╭─ BRANO SCELTO

L’orologio segna le quattro e trentasette minuti e il sonno non sembra aver la minima intenzione di arrivare.
Ma io so perché.
Certo, sicuramente il fusorario da vacanza aiuta, o meglio, non aiuta. Ma io so che questa notte non chiuderò occhio per il semplice motivo che domani, o meglio, tra qualche ora, si ricomincia. Ed è meglio che si ricominci perché francamente non ne potevo più.
Ho la fortuna inenarrabile di abitare a 500 metri dallo stadio intitolato al Pepin. E credetemi, vederlo ogni giorno dalla finestra è veramente una cosa a cui difficilmente potrei rinunciare. E lo sto guardando anche ora, gigante addormentato, stagliarsi nel buio di una notte inutile della città di Milano. Non è illuminato, ma sono accesi quei fari giganteschi che lo cingono all’esterno. Vi siete mai fermati a guardarli dal basso provando un senso di vertigine fortissimo? Io lo faccio ogni anno, da quando ero solo uno gnomo che trascinava sua zia di corsa in via dei Rospiglosi al grido di “corri! andiamo a vedere Bambasten!” (Marco ti prego, stai bene. Sei uno degli Immortali, ricordalo).
Ma sto divagando, quello che volevo scrivere era semplicemente una riflessione sul perché siamo così condizionabili e condizionabili dal pallone, sul perché quello che nasce come uno sport diventa poi una parte imprescindibile e inscindibile di noi stessi.
Cioè, questa potrebbe anche essere una domanda, ma non credo ci possa essere una risposta. O almeno una risposta che possa considerarsi universale.
Io credo che una persona razionale, istruita (o almeno con la pretesa (fallace) di esserlo) e che riesce, a tratti, a far funzionare il cervello, come può essere il sottoscritto (che come noterete è anche dotato di una certa modestia), sia assolutamente in grado di perdere completamente la testa e risultare, nella vita di tutti i giorni, condizionato dal pallone. E la cosa assurda è che reputo la cosa perfettamente normale.

╰─
╭─ INFORMAZIONI FORNITE

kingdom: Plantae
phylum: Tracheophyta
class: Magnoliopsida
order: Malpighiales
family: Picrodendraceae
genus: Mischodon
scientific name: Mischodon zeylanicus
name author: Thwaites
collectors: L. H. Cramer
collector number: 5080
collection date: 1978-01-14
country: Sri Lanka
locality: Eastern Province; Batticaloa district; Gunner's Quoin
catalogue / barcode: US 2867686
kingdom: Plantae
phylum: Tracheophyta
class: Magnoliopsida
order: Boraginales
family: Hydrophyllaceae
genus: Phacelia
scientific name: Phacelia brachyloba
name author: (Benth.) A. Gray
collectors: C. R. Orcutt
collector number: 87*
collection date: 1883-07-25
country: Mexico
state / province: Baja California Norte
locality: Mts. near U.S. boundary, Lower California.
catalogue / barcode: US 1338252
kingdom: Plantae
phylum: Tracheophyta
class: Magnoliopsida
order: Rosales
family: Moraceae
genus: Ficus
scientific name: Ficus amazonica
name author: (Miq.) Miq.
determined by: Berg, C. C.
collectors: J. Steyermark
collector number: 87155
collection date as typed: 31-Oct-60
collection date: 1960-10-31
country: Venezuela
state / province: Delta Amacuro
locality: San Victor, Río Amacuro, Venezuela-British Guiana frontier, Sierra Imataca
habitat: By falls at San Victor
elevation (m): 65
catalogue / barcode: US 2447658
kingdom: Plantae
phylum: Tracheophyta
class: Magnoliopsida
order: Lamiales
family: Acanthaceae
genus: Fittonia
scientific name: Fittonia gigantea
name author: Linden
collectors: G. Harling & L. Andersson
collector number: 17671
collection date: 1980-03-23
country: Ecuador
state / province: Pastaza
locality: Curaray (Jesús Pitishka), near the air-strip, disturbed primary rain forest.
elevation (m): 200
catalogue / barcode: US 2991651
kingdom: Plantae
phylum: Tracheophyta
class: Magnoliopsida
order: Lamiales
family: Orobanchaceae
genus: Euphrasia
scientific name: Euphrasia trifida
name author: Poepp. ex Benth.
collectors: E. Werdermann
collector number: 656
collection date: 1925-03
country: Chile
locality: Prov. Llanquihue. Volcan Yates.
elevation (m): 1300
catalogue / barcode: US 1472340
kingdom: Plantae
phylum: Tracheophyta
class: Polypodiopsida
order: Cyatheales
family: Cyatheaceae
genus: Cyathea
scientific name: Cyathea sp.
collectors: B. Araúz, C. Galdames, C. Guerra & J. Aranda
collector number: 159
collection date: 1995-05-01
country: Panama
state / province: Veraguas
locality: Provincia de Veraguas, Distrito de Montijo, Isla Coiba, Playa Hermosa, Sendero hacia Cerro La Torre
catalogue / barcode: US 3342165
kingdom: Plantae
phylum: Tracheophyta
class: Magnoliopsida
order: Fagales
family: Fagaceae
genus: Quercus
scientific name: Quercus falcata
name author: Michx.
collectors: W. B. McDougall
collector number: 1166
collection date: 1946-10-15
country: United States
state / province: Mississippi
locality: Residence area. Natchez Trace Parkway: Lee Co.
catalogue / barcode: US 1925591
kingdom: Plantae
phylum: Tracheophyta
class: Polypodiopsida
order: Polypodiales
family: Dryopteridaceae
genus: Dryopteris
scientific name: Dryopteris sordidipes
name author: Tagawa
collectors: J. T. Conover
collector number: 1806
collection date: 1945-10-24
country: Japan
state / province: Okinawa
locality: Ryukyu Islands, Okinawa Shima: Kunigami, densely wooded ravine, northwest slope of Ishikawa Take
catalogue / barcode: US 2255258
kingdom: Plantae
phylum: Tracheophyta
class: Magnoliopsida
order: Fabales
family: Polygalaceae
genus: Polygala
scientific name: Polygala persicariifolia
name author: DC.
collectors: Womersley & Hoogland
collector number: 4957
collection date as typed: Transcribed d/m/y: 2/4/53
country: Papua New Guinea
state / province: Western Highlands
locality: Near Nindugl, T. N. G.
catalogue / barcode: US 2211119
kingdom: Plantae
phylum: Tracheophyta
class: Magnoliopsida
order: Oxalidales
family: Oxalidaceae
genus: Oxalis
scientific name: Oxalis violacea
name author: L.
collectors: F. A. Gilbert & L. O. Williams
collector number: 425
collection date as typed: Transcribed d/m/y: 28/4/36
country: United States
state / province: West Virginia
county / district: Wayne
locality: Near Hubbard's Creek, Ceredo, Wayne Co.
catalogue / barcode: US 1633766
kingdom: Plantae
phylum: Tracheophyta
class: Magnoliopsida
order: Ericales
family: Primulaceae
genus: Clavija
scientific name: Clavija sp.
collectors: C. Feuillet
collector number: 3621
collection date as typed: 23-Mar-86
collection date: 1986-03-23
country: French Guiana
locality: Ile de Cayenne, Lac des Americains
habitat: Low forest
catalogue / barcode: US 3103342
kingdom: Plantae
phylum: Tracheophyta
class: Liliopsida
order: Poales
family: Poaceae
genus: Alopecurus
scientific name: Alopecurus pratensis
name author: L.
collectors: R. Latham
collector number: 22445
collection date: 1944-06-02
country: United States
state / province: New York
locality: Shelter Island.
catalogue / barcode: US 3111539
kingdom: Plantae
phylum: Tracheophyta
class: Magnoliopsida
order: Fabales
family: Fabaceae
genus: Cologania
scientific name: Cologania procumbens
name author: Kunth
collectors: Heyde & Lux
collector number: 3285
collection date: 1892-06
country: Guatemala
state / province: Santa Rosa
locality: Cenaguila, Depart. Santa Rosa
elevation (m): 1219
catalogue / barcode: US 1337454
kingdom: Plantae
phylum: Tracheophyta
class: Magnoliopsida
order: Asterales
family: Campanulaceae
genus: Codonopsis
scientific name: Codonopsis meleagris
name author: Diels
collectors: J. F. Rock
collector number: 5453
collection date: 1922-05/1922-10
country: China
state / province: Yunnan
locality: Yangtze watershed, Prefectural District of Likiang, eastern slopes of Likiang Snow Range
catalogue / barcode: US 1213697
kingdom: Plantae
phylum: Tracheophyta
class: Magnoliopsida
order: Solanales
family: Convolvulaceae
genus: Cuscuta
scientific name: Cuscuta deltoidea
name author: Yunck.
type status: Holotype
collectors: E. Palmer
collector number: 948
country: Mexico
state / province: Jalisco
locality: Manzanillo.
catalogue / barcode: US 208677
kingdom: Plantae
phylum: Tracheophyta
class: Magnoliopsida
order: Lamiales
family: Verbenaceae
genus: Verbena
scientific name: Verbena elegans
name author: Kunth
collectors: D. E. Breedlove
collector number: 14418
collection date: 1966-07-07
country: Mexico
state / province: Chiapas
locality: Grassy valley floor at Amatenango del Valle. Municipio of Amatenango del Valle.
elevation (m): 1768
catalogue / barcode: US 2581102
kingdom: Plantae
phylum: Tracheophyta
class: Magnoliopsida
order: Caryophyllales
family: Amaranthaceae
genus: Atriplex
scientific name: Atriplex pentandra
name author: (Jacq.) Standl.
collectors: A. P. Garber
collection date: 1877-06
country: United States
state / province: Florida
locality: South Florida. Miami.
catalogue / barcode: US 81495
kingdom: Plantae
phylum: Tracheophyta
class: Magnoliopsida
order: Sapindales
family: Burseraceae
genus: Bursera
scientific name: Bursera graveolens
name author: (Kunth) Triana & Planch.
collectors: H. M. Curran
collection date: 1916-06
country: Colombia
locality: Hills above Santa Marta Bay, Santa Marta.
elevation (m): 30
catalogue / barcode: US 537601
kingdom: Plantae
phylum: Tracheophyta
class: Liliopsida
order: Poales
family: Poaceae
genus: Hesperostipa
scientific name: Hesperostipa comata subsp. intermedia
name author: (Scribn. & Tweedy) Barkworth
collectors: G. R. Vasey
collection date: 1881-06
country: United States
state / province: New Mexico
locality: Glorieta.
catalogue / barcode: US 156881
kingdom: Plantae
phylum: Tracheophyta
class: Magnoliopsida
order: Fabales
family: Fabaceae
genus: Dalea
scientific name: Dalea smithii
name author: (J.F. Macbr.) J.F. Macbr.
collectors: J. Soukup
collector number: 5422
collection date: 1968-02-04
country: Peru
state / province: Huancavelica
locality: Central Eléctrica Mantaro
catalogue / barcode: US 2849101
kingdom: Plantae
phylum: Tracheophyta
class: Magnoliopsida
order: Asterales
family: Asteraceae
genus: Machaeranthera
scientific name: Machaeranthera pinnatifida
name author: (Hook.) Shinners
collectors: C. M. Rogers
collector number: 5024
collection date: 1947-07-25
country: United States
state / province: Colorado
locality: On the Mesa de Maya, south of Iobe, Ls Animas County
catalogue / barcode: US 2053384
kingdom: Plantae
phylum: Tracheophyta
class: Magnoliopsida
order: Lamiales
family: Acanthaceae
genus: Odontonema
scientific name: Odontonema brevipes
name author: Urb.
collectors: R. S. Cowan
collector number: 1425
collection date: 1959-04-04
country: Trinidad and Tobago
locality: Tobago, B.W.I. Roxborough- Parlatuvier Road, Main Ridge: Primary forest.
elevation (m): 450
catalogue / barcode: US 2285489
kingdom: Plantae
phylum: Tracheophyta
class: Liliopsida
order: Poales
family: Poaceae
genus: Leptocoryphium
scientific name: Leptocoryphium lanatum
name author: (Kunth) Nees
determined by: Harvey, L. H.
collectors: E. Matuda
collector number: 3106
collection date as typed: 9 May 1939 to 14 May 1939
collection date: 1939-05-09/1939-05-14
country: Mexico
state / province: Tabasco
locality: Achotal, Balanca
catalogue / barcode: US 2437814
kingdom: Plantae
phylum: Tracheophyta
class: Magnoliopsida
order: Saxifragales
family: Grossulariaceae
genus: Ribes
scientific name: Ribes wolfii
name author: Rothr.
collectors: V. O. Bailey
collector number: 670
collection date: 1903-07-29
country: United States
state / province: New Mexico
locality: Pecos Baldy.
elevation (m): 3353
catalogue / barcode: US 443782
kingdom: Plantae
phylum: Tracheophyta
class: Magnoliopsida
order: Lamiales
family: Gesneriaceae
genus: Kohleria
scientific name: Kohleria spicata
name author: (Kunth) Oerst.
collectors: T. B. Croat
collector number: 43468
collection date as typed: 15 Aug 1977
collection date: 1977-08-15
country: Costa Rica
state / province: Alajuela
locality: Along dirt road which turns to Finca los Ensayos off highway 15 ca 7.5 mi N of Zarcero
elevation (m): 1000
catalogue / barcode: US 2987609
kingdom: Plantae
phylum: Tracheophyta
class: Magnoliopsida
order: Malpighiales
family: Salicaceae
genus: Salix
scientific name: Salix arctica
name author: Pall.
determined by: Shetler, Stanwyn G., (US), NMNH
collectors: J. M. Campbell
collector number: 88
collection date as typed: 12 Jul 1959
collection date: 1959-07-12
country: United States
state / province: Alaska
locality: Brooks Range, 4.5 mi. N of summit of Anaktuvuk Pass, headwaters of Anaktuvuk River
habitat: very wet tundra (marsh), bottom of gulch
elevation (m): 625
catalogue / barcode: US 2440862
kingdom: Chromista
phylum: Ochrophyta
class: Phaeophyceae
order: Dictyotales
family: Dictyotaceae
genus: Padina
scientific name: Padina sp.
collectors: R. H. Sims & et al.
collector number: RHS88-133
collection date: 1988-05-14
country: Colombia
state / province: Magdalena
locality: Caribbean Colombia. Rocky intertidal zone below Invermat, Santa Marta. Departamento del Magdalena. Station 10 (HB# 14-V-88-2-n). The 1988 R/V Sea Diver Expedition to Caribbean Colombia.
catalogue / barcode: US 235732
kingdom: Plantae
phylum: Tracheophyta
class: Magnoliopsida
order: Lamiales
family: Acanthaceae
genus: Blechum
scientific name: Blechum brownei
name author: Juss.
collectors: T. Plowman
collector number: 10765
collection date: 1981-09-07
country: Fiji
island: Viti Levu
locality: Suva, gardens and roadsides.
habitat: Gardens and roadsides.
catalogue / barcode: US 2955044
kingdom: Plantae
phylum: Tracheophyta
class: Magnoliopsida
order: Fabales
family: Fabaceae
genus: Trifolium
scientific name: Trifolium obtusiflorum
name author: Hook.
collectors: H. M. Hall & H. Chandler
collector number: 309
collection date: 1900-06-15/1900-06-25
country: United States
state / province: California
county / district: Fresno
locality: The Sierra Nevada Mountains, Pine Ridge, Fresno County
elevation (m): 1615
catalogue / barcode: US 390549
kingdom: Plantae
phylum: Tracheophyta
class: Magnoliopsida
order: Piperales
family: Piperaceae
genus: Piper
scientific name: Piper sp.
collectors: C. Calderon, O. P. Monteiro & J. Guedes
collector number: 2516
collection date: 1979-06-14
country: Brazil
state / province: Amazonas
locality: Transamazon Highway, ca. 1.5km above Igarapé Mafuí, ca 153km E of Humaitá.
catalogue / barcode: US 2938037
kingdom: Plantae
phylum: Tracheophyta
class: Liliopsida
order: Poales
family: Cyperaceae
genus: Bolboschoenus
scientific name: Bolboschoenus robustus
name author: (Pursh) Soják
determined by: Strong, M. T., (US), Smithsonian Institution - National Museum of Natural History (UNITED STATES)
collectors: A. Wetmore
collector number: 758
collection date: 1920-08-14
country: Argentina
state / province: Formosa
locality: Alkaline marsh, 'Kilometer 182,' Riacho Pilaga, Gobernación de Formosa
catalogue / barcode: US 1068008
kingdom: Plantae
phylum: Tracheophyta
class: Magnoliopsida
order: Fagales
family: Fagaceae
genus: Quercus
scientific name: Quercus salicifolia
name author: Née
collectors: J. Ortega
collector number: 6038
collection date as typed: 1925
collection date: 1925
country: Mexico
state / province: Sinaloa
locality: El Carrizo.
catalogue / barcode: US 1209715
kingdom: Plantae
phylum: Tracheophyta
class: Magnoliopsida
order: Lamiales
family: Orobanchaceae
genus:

╰─

COMPITO ASSEGNATO 1: Riporti il tratto del testo sulla passione per il calcio da «Ma sto divagando, quello» fino a «cosa perfettamente normale.», sostituendo «pallone» con «calcio».
COMPITO ASSEGNATO 2: Riprenda il testo sulla passione per il calcio e lo prosegua a partire dall'ultima frase riportata.

RISPOSTA SCRITTA 1:
Ma sto divagando, quello che volevo scrivere era semplicemente una riflessione sul perché siamo così condizionabili e condizionabili dal calcio, sul perché quello che nasce come uno sport diventa poi una parte imprescindibile e inscindibile di noi stessi.
Cioè, questa potrebbe anche essere una domanda, ma non credo ci possa essere una risposta. O almeno una risposta che possa considerarsi universale.
Io credo che una persona razionale, istruita (o almeno con la pretesa (fallace) di esserlo) e che riesce, a tratti, a far funzionare il cervello, come può essere il sottoscritto (che come noterete è anche dotato di una certa modestia), sia assolutamente in grado di perdere completamente la testa e risultare, nella vita di tutti i giorni, condizionato dal calcio. E la cosa assurda è che reputo la cosa perfettamente normale.

RISPOSTA SCRITTA 2:
So di non essere solo. Siete in tanti così come me, c’è chi lo maschera e chi scrive un testo senza il minimo senso alcuno alle cinque del mattino sul fatto che non riesce a dormire perché è eccitato come un bimbo il 24 dicembre.
Questo accade perché il pallone è tutto. È memoria di un passato felice, è una tribolazione presente, è un’aspettativa futura felice. È scontro dialettico, è vittoria orgasmica sul rivale e sconfitta bruciante. È testosterone e allo stesso tempo sentimento. È amicizia, è brotherhood, è astio e tradimento. È poesia e volgo. È tackle e rovesciata.
Potessi scrivere bene direi che il pallone è la metafora della vita.
Per me.
O più semplicemente vivo il pallone come se fosse una questione vitale.
Ma mi piace di più l’idea di aver estrapolato un qualche pensiero arguto e profondo.
Il pallone è vita. Ma è anche di più. O quantomeno resiste di più. Perché il pallone, utilizzando le parole di un poeta che il calcio lo odiava e lo considerava popolare nella peggiore delle sue accezioni, ogni volta che un bambino prende a calci qualcosa per la strada, ricomincia la sua storia.
The Beautiful Game.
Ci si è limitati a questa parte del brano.